Although the SFO indicated its intention was to bring a civil recovery claim against Faerman under Part 5 of POCA 2002 in respect to his Kensington property, the authority agreed a settlement whereby Faerman will pay a sum of £1,198,424.78 and £57,000 for the SFO's costs. The Freezing Order and Disclosure Order will remain in place until Faerman pays the agreed settlement amount. A copy of the signed consent order between the SFO and Faerman which contains these settlement terms can be found here.


This settlement is a much-needed win for SFO. It demonstrates a desire to investigate, confiscate and recover criminal assets held in the UK.
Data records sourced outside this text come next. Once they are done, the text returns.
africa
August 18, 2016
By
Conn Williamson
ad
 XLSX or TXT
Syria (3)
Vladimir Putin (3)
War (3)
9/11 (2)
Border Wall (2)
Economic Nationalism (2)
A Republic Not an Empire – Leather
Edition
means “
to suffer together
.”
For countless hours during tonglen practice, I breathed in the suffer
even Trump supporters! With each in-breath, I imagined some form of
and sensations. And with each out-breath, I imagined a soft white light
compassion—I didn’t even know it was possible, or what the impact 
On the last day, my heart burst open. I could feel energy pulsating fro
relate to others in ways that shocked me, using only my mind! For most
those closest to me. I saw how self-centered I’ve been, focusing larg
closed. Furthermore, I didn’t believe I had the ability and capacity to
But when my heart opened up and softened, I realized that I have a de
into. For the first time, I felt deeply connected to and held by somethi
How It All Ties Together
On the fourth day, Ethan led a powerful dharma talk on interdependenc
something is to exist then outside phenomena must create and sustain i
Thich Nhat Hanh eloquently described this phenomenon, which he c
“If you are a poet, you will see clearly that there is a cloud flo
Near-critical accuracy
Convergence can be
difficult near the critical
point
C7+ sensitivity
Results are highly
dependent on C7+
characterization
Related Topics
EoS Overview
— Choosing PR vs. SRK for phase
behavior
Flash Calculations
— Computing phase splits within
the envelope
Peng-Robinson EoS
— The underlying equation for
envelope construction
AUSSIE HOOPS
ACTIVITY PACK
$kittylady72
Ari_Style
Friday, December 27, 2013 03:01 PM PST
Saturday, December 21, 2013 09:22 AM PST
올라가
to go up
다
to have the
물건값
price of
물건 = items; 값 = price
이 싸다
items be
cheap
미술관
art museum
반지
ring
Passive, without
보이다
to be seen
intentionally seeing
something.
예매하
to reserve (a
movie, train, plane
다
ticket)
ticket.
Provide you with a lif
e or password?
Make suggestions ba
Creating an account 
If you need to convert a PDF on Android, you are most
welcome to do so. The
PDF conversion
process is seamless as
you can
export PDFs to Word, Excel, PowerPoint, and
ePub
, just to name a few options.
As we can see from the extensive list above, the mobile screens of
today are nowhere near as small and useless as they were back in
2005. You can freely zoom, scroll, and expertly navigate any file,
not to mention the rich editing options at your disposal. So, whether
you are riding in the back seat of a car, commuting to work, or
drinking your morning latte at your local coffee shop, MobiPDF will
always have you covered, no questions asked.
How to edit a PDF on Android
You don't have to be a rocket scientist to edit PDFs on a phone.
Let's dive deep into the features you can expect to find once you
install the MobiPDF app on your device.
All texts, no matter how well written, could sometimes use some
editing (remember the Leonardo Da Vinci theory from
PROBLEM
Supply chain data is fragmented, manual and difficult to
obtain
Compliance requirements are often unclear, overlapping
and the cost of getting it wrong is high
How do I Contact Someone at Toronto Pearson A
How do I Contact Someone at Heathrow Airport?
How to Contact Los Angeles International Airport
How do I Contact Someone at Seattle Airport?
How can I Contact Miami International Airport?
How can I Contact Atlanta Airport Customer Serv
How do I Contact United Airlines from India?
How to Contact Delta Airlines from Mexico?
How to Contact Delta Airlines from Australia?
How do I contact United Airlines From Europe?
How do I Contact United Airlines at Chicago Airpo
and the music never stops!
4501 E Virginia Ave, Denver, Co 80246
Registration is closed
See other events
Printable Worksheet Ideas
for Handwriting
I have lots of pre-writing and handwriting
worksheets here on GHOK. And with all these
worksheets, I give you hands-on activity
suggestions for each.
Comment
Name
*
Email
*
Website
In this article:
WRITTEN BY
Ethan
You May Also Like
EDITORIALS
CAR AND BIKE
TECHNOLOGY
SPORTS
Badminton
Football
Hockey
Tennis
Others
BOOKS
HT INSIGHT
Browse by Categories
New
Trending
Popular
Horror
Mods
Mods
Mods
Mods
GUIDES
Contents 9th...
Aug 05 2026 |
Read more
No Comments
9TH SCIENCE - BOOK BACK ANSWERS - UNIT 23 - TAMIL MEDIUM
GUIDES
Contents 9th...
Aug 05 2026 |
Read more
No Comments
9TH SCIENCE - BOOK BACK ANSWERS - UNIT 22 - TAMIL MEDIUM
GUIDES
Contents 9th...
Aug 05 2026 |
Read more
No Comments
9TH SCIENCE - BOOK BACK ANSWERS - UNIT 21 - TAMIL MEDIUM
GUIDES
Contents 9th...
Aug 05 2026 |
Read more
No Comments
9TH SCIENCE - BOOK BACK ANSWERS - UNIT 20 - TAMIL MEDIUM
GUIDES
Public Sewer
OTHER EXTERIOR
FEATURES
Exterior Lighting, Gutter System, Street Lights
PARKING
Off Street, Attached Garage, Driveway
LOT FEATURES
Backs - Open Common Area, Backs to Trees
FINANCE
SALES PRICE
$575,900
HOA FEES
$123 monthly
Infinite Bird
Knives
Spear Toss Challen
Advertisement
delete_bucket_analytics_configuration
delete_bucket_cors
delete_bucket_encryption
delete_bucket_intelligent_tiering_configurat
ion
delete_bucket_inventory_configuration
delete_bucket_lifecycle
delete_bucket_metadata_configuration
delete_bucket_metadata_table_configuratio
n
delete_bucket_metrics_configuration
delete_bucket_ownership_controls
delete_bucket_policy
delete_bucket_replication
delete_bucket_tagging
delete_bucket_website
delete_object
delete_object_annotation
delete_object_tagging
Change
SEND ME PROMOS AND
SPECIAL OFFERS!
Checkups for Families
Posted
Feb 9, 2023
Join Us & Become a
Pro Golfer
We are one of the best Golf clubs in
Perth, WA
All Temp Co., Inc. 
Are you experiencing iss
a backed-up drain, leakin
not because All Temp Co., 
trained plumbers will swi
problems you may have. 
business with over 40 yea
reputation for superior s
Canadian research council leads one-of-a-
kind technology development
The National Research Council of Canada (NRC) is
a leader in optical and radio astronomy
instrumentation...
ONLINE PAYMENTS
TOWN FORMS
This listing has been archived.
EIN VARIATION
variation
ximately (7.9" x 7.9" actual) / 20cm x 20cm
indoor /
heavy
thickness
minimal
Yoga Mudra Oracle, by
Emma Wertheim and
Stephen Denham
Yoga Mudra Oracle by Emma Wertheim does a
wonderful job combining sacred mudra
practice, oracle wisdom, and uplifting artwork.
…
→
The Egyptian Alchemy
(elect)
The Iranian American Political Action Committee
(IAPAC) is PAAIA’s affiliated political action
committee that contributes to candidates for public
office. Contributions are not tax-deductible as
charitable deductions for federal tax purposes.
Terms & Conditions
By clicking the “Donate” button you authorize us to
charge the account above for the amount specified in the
The SFO did however, once again, face criticism during the course of this investigation. As discussed above, this criticism came from the court in relation to the SFO's material non-disclosure in its application for the Disclosure Order, and in its service of a notice under the Disclosure Order with the penal notice attached to it despite Faerman being outside of the jurisdiction. Although an application to discharge the Disclosure Order was dismissed, this case demonstrates the need for care in relation to the application of disclosure orders, ensuring that they are tailored to the specific circumstances and that they do not infringe territorial limits.

This case also highlights the use of co-operation between enforcement agencies worldwide. Particular praise must be made to the Brazilian authorities as international cooperation has been a critical feature of their ongoing corruption investigation "Operation Car Wash" which Faerman was linked to, and they have communicated with law enforcement agencies in over 60 jurisdictions. It is important to note that it was the Brazilian authorities who first brought Faerman to the SFO's attention.

The SFO appears to have also worked closely with other agencies in pursuit of civil recovery from Faerman, with specific thanks given in its press release to "the Office of the Attorney General of Switzerland (OAG) and the Dutch FIOD for their co-operation and assistance".